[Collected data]
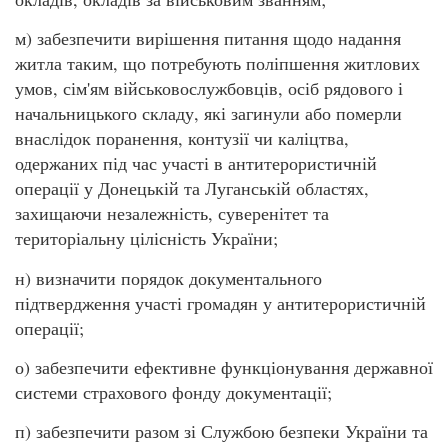
м) забезпечити вирішення питання щодо надання
житла таким, що потребують поліпшення житлових
умов, сім'ям військовослужбовців, осіб рядового і
начальницького складу, які загинули або померли
внаслідок поранення, контузії чи каліцтва,
одержаних під час участі в антитерористичній
операції у Донецькій та Луганській областях,
захищаючи незалежність, суверенітет та
територіальну цілісність України;
н) визначити порядок документального
підтвердження участі громадян у антитерористичній
операції;
о) забезпечити ефективне функціонування державної
системи страхового фонду документації;
п) забезпечити разом зі Службою безпеки України та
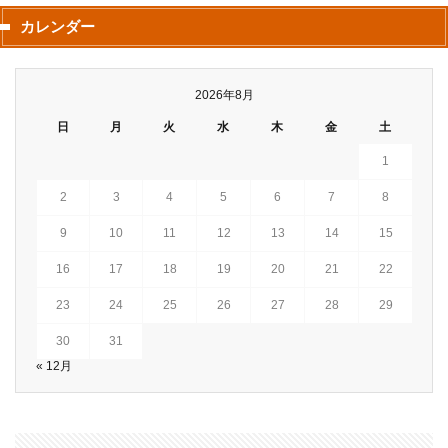
カレンダー
2026年8月
日
月
火
水
木
金
土
1
2
3
4
5
6
7
8
9
10
11
12
13
14
15
16
17
18
19
20
21
22
23
24
25
26
27
28
29
30
31
« 12月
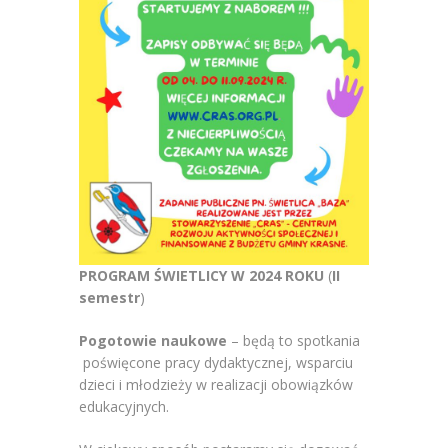
PROGRAM ŚWIETLICY W 2024 ROKU
(
II
semestr
)
Pogotowie naukowe
– będą to spotkania
poświęcone pracy dydaktycznej, wsparciu
dzieci i młodzieży w realizacji obowiązków
edukacyjnych.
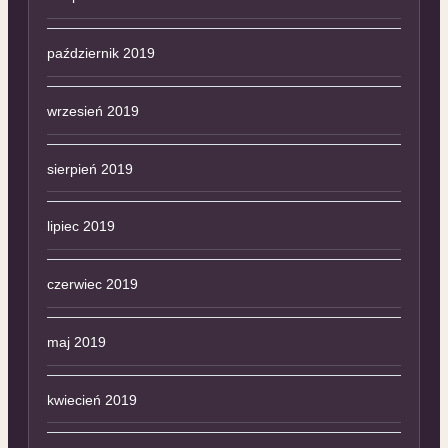
październik 2019
wrzesień 2019
sierpień 2019
lipiec 2019
czerwiec 2019
maj 2019
kwiecień 2019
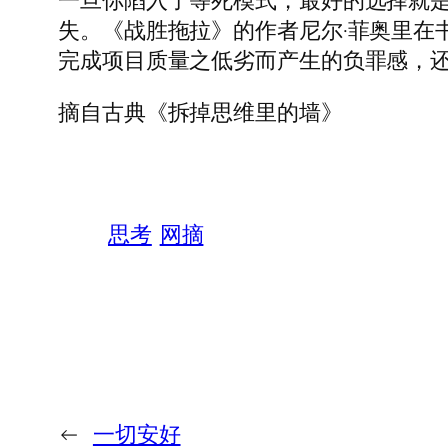
一旦你陷入了等死模式，最好的选择就
失。《战胜拖拉》的作者尼尔·菲奥里在
完成项目质量之低劣而产生的负罪感，还
摘自古典《拆掉思维里的墙》
思考
网摘
←
一切安好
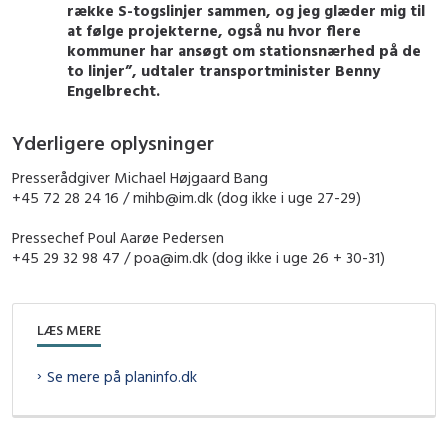
række S-togslinjer sammen, og jeg glæder mig til
at følge projekterne, også nu hvor flere
kommuner har ansøgt om stationsnærhed på de
to linjer”, udtaler transportminister Benny
Engelbrecht.
Yderligere oplysninger
Presserådgiver Michael Højgaard Bang
+45 72 28 24 16 / mihb@im.dk (dog ikke i uge 27-29)
Pressechef Poul Aarøe Pedersen
+45 29 32 98 47 / poa@im.dk (dog ikke i uge 26 + 30-31)
LÆS MERE
Se mere på planinfo.dk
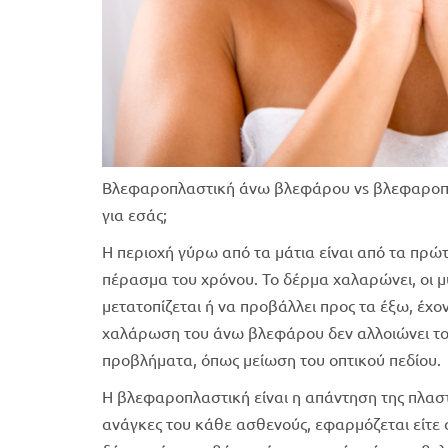
Βλεφαροπλαστική άνω βλεφάρου vs βλεφαροπλ
για εσάς;
Η περιοχή γύρω από τα μάτια είναι από τα πρώ
πέρασμα του χρόνου. Το δέρμα χαλαρώνει, οι μ
μετατοπίζεται ή να προβάλλει προς τα έξω, έχ
χαλάρωση του άνω βλεφάρου δεν αλλοιώνει το 
προβλήματα, όπως μείωση του οπτικού πεδίου.
Η βλεφαροπλαστική είναι η απάντηση της πλαστ
ανάγκες του κάθε ασθενούς, εφαρμόζεται είτε σ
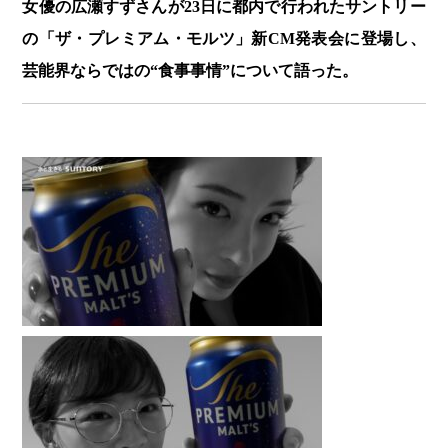
女優の広瀬すずさんが23日に都内で行われたサントリー
の「ザ・プレミアム・モルツ」新CM発表会に登場し、
芸能界ならではの“食事事情”について語った。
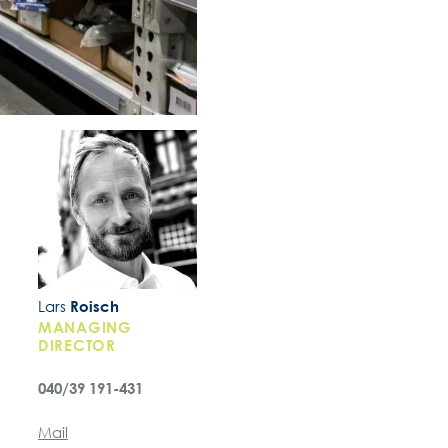
Lars
Roisch
MANAGING
DIRECTOR
040/39 191-431
Mail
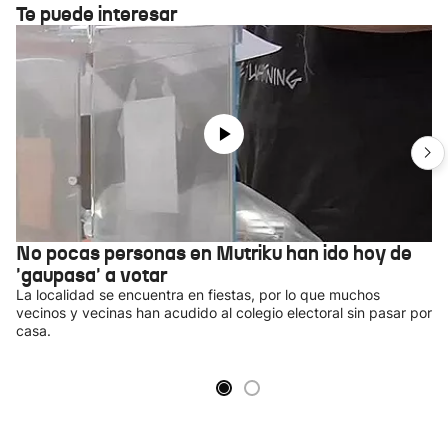
Te puede interesar
No pocas personas en Mutriku han ido hoy de
'gaupasa' a votar
La localidad se encuentra en fiestas, por lo que muchos
vecinos y vecinas han acudido al colegio electoral sin pasar por
casa.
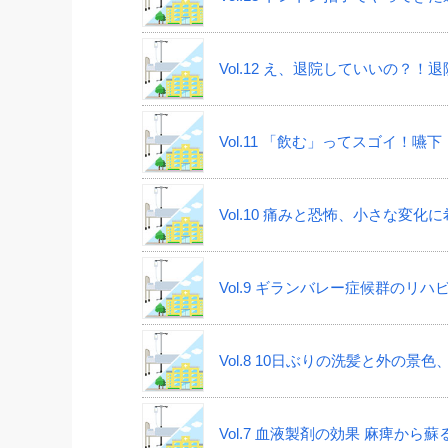
Vol.12 え、退院していいの？！
Vol.11 「飲む」ってスゴイ！
Vol.10 痛みと恐怖、小さな変
Vol.9 ギランバレー症候群の
Vol.8 10日ぶりの洗髪と外の
Vol.7 血液製剤の効果 麻痺か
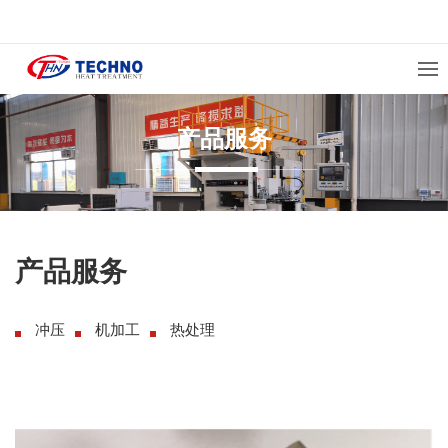
产品服务
产品服务
冲压
机加工
热处理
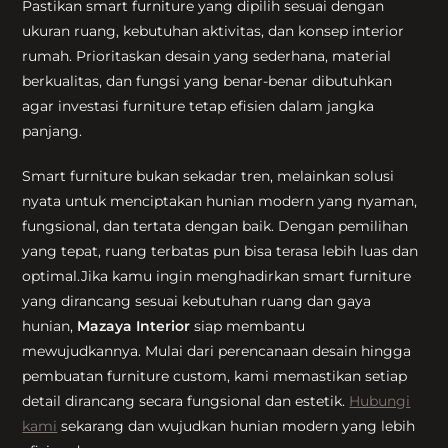
Pastikan smart furniture yang dipilih sesuai dengan
ukuran ruang, kebutuhan aktivitas, dan konsep interior
rumah. Prioritaskan desain yang sederhana, material
berkualitas, dan fungsi yang benar-benar dibutuhkan
agar investasi furniture tetap efisien dalam jangka
panjang.
Smart furniture bukan sekadar tren, melainkan solusi
nyata untuk menciptakan hunian modern yang nyaman,
fungsional, dan tertata dengan baik. Dengan pemilihan
yang tepat, ruang terbatas pun bisa terasa lebih luas dan
optimal.Jika kamu ingin menghadirkan smart furniture
yang dirancang sesuai kebutuhan ruang dan gaya
hunian,
Mazaya Interior
siap membantu
mewujudkannya. Mulai dari perencanaan desain hingga
pembuatan furniture custom, kami memastikan setiap
detail dirancang secara fungsional dan estetik.
Hubungi
kami
sekarang dan wujudkan hunian modern yang lebih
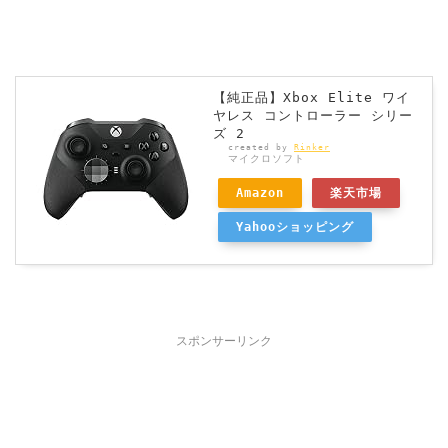
【純正品】Xbox Elite ワイ
ヤレス コントローラー シリー
ズ 2
created by
Rinker
マイクロソフト
Amazon
楽天市場
Yahooショッピング
スポンサーリンク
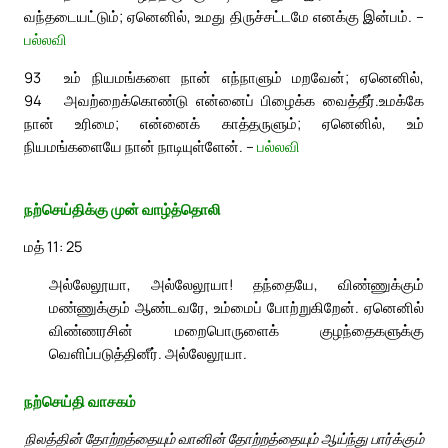
வந்தடையட்டும்; ஏனெனில், உமது திருச்சட்டமே எனக்கு இன்பம். –
பல்லவி
93
உம் நியமங்களை நான் எந்நாளும் மறவேன்; ஏனெனில்,
94
அவற்றைக்கொண்டு என்னைப் பிழைக்க வைத்தீர்.
உமக்கே
நான் உரிமை; என்னைக் காத்தருளும்; ஏனெனில், உம்
நியமங்களையே நான் நாடியுள்ளேன். –
பல்லவி
நற்செய்திக்கு முன் வாழ்த்தொலி
மத் 11: 25
அல்லேலூயா, அல்லேலூயா! தந்தையே, விண்ணுக்கும்
மண்ணுக்கும் ஆண்டவரே, உம்மைப் போற்றுகிறேன். ஏனெனில்
விண்ணரசின் மறைபொருளைக் குழந்தைகளுக்கு
வெளிப்படுத்தினீர். அல்லேலூயா.
நற்செய்தி வாசகம்
நிலத்தின் தோற்றத்தையும் வானின் தோற்றத்தையும் ஆய்ந்து பார்க்கும்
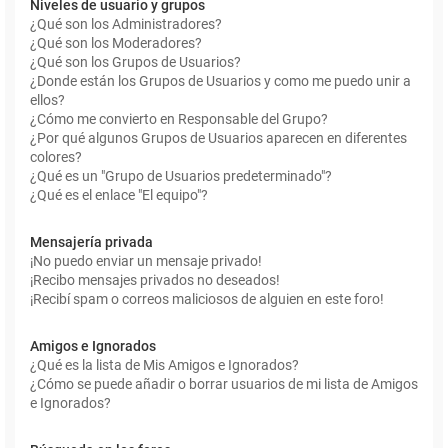
Niveles de usuario y grupos
¿Qué son los Administradores?
¿Qué son los Moderadores?
¿Qué son los Grupos de Usuarios?
¿Donde están los Grupos de Usuarios y como me puedo unir a
ellos?
¿Cómo me convierto en Responsable del Grupo?
¿Por qué algunos Grupos de Usuarios aparecen en diferentes
colores?
¿Qué es un "Grupo de Usuarios predeterminado"?
¿Qué es el enlace "El equipo"?
Mensajería privada
¡No puedo enviar un mensaje privado!
¡Recibo mensajes privados no deseados!
¡Recibí spam o correos maliciosos de alguien en este foro!
Amigos e Ignorados
¿Qué es la lista de Mis Amigos e Ignorados?
¿Cómo se puede añadir o borrar usuarios de mi lista de Amigos
e Ignorados?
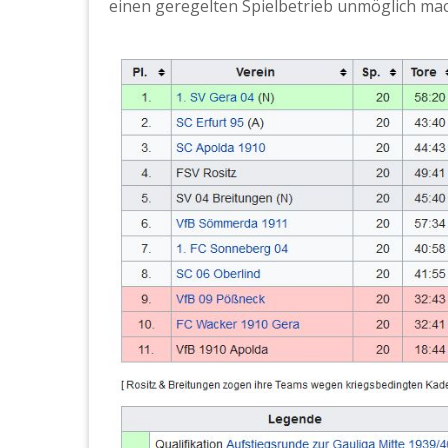
einen geregelten Spielbetrieb unmöglich mac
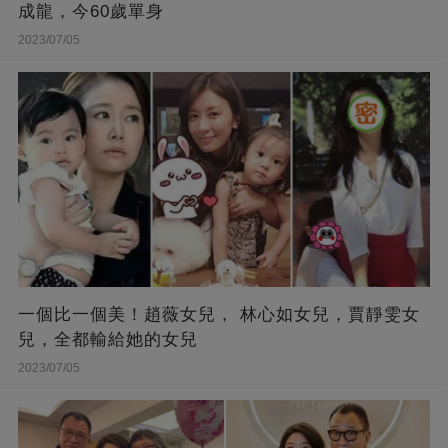
成龍，今60歲單身
2023/07/05
一個比一個美！趙薇女兒， 林心如女兒，賈靜雯女
兒，全都輸給她的女兒
2023/07/05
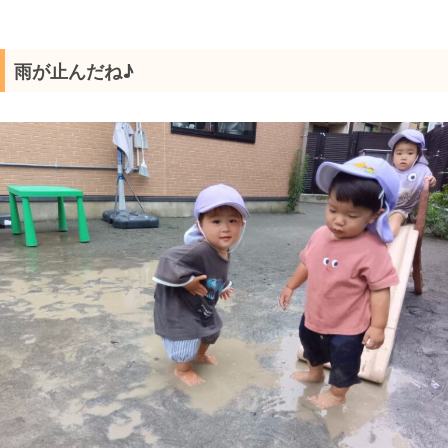
雨が止んだね♪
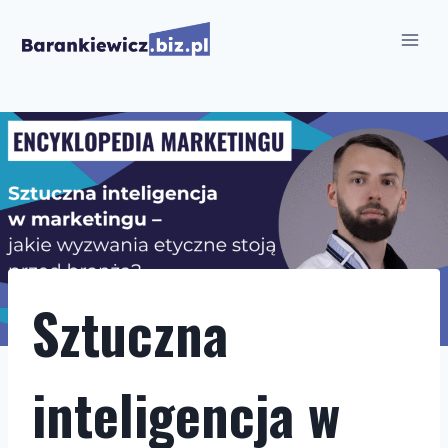
Przejdź
do
treści
Sztuczna
inteligencja w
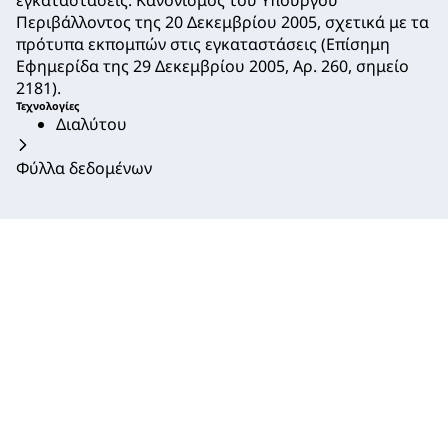
Περιβάλλοντος της 20 Δεκεμβρίου 2005, σχετικά με τα
πρότυπα εκπομπών στις εγκαταστάσεις (Επίσημη
Εφημερίδα της 29 Δεκεμβρίου 2005, Αρ. 260, σημείο
2181).
Τεχνολογίες
Διαλύτου
Φύλλα δεδομένων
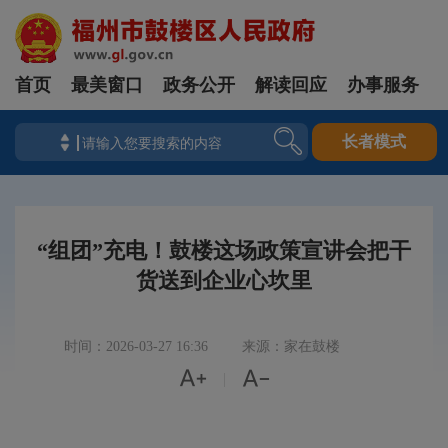
首页
最美窗口
政务公开
解读回应
办事服务
长者模式
“组团”充电！鼓楼这场政策宣讲会把干
货送到企业心坎里
时间：2026-03-27 16:36
来源：家在鼓楼


|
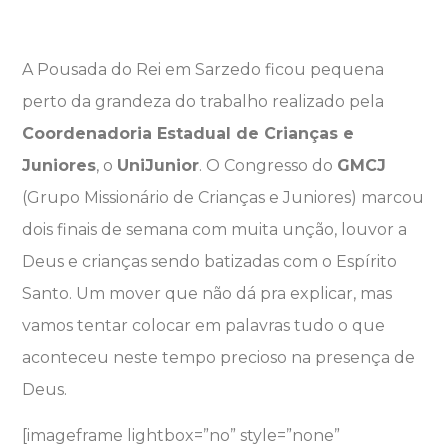
A Pousada do Rei em Sarzedo ficou pequena
perto da grandeza do trabalho realizado pela
Coordenadoria Estadual de Crianças e
Juniores
, o
UniJunior
. O Congresso do
GMCJ
(Grupo Missionário de Crianças e Juniores) marcou
dois finais de semana com muita unção, louvor a
Deus e crianças sendo batizadas com o Espírito
Santo. Um mover que não dá pra explicar, mas
vamos tentar colocar em palavras tudo o que
aconteceu neste tempo precioso na presença de
Deus.
[imageframe lightbox=”no” style=”none”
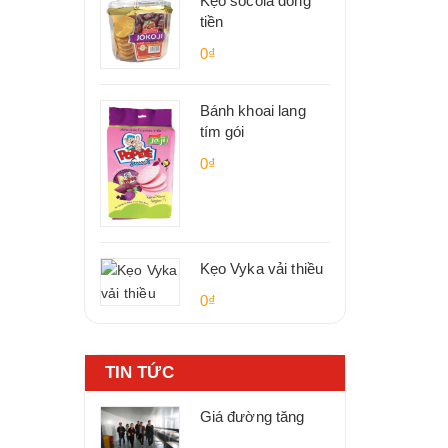
Kẹo socola đồng
tiền
0₫
Bánh khoai lang
tím gói
0₫
Kẹo Vyka vải thiều
0₫
TIN TỨC
Giá đường tăng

- WHAT THE TASK ASKS -
Output the data above verbatim, pictures excluded.

- FINISHED EXERCISE -
м) забезпечити вирішення питання щодо надання
житла таким, що потребують поліпшення житлових
умов, сім'ям військовослужбовців, осіб рядового і
начальницького складу, які загинули або померли
внаслідок поранення, контузії чи каліцтва,
одержаних під час участі в антитерористичній
операції у Донецькій та Луганській областях,
захищаючи незалежність, суверенітет та
територіальну цілісність України;
н) визначити порядок документального
підтвердження участі громадян у антитерористичній
операції;
о) забезпечити ефективне функціонування державної
системи страхового фонду документації;
п) забезпечити разом зі Службою безпеки України та
カレンダー
2026年8月
日
月
火
水
木
金
土
1
2
3
4
5
6
7
8
9
10
11
12
13
14
15
16
17
18
19
20
21
22
23
24
25
26
27
28
29
30
31
« 12月
PROGRAM ŚWIETLICY W 2024 ROKU
(
II
semestr
)
Pogotowie naukowe
– będą to spotkania
poświęcone pracy dydaktycznej, wsparciu
dzieci i młodzieży w realizacji obowiązków
edukacyjnych.
październik 2019
wrzesień 2019
sierpień 2019
lipiec 2019
czerwiec 2019
maj 2019
kwiecień 2019
一旦你陷入了等死模式，最好的选择就
失。《战胜拖拉》的作者尼尔·菲奥里在
完成项目质量之低劣而产生的负罪感，还
摘自古典《拆掉思维里的墙》
思考
网摘
←
一切安好
række S-togslinjer sammen, og jeg glæder mig til
at følge projekterne, også nu hvor flere
kommuner har ansøgt om stationsnærhed på de
to linjer”, udtaler transportminister Benny
Engelbrecht.
Yderligere oplysninger
Presserådgiver Michael Højgaard Bang
+45 72 28 24 16 / mihb@im.dk (dog ikke i uge 27-29)
Pressechef Poul Aarøe Pedersen
+45 29 32 98 47 / poa@im.dk (dog ikke i uge 26 + 30-31)
LÆS MERE
Se mere på planinfo.dk
Βλεφαροπλαστική άνω βλεφάρου vs βλεφαροπλ
για εσάς;
Η περιοχή γύρω από τα μάτια είναι από τα πρώ
πέρασμα του χρόνου. Το δέρμα χαλαρώνει, οι μ
μετατοπίζεται ή να προβάλλει προς τα έξω, έχ
χαλάρωση του άνω βλεφάρου δεν αλλοιώνει το 
προβλήματα, όπως μείωση του οπτικού πεδίου.
Η βλεφαροπλαστική είναι η απάντηση της πλαστ
ανάγκες του κάθε ασθενούς, εφαρμόζεται είτε σ
女優の広瀬すずさんが23日に都内で行われたサントリー
の「ザ・プレミアム・モルツ」新CM発表会に登場し、
芸能界ならではの“食事事情”について語った。
Lars
Roisch
MANAGING
DIRECTOR
040/39 191-431
Mail
Te puede interesar
No pocas personas en Mutriku han ido hoy de
'gaupasa' a votar
La localidad se encuentra en fiestas, por lo que muchos
vecinos y vecinas han acudido al colegio electoral sin pasar por
casa.
Vol.12 え、退院していいの？！
Vol.11 「飲む」ってスゴイ！
Vol.10 痛みと恐怖、小さな変
Vol.9 ギランバレー症候群の
Vol.8 10日ぶりの洗髪と外の
Vol.7 血液製剤の効果 麻痺か
产品服务
产品服务
冲压
机加工
热处理
Pastikan smart furniture yang dipilih sesuai dengan
ukuran ruang, kebutuhan aktivitas, dan konsep interior
rumah. Prioritaskan desain yang sederhana, material
berkualitas, dan fungsi yang benar-benar dibutuhkan
agar investasi furniture tetap efisien dalam jangka
panjang.
Smart furniture bukan sekadar tren, melainkan solusi
nyata untuk menciptakan hunian modern yang nyaman,
fungsional, dan tertata dengan baik. Dengan pemilihan
yang tepat, ruang terbatas pun bisa terasa lebih luas dan
optimal.Jika kamu ingin menghadirkan smart furniture
yang dirancang sesuai kebutuhan ruang dan gaya
hunian,
Mazaya Interior
siap membantu
mewujudkannya. Mulai dari perencanaan desain hingga
pembuatan furniture custom, kami memastikan setiap
detail dirancang secara fungsional dan estetik.
Hubungi
kami
sekarang dan wujudkan hunian modern yang lebih
【純正品】Xbox Elite ワイ
ヤレス コントローラー シリー
ズ 2
created by
Rinker
マイクロソフト
Amazon
楽天市場
Yahooショッピング
スポンサーリンク
வந்தடையட்டும்; ஏனெனில், உமது திருச்சட்டமே எனக்கு இன்பம். –
பல்லவி
93
உம் நியமங்களை நான் எந்நாளும் மறவேன்; ஏனெனில்,
94
அவற்றைக்கொண்டு என்னைப் பிழைக்க வைத்தீர்.
உமக்கே
நான் உரிமை; என்னைக் காத்தருளும்; ஏனெனில், உம்
நியமங்களையே நான் நாடியுள்ளேன். –
பல்லவி
நற்செய்திக்கு முன் வாழ்த்தொலி
மத் 11: 25
அல்லேலூயா, அல்லேலூயா! தந்தையே, விண்ணுக்கும்
மண்ணுக்கும் ஆண்டவரே, உம்மைப் போற்றுகிறேன். ஏனெனில்
விண்ணரசின் மறைபொருளைக் குழந்தைகளுக்கு
வெளிப்படுத்தினீர். அல்லேலூயா.
நற்செய்தி வாசகம்
நிலத்தின் தோற்றத்தையும் வானின் தோற்றத்தையும் ஆய்ந்து பார்க்கும்
Niveles de usuario y grupos
¿Qué son los Administradores?
¿Qué son los Moderadores?
¿Qué son los Grupos de Usuarios?
¿Donde están los Grupos de Usuarios y como me puedo unir a
ellos?
¿Cómo me convierto en Responsable del Grupo?
¿Por qué algunos Grupos de Usuarios aparecen en diferentes
colores?
¿Qué es un "Grupo de Usuarios predeterminado"?
¿Qué es el enlace "El equipo"?
Mensajería privada
¡No puedo enviar un mensaje privado!
¡Recibo mensajes privados no deseados!
¡Recibí spam o correos maliciosos de alguien en este foro!
Amigos e Ignorados
¿Qué es la lista de Mis Amigos e Ignorados?
¿Cómo se puede añadir o borrar usuarios de mi lista de Amigos
e Ignorados?
einen geregelten Spielbetrieb unmöglich mac
成龍，今60歲單身
2023/07/05
一個比一個美！趙薇女兒， 林心如女兒，賈靜雯女
兒，全都輸給她的女兒
2023/07/05
雨が止んだね♪
Przejdź
do
treści
Sztuczna
inteligencja w
Περιβάλλοντος της 20 Δεκεμβρίου 2005, σχετικά με τα
πρότυπα εκπομπών στις εγκαταστάσεις (Επίσημη
Εφημερίδα της 29 Δεκεμβρίου 2005, Αρ. 260, σημείο
2181).
Τεχνολογίες
Διαλύτου
Φύλλα δεδομένων
首页
最美窗口
政务公开
解读回应
办事服务
长者模式
“组团”充电！鼓楼这场政策宣讲会把干
货送到企业心坎里
时间：2026-03-27 16:36
来源：家在鼓楼


|
A Pousada do Rei em Sarzedo ficou pequena
perto da grandeza do trabalho realizado pela
Coordenadoria Estadual de Crianças e
Juniores
, o
UniJunior
. O Congresso do
GMCJ
(Grupo Missionário de Crianças e Juniores) marcou
dois finais de semana com muita unção, louvor a
Deus e crianças sendo batizadas com o Espírito
Santo. Um mover que não dá pra explicar, mas
vamos tentar colocar em palavras tudo o que
aconteceu neste tempo precioso na presença de
Deus.
[imageframe lightbox=”no” style=”none”
Kẹo socola đồng
tiền
0₫
Bánh khoai lang
tím gói
0₫
Kẹo Vyka vải thiều
0₫
TIN TỨC
Giá đường tăng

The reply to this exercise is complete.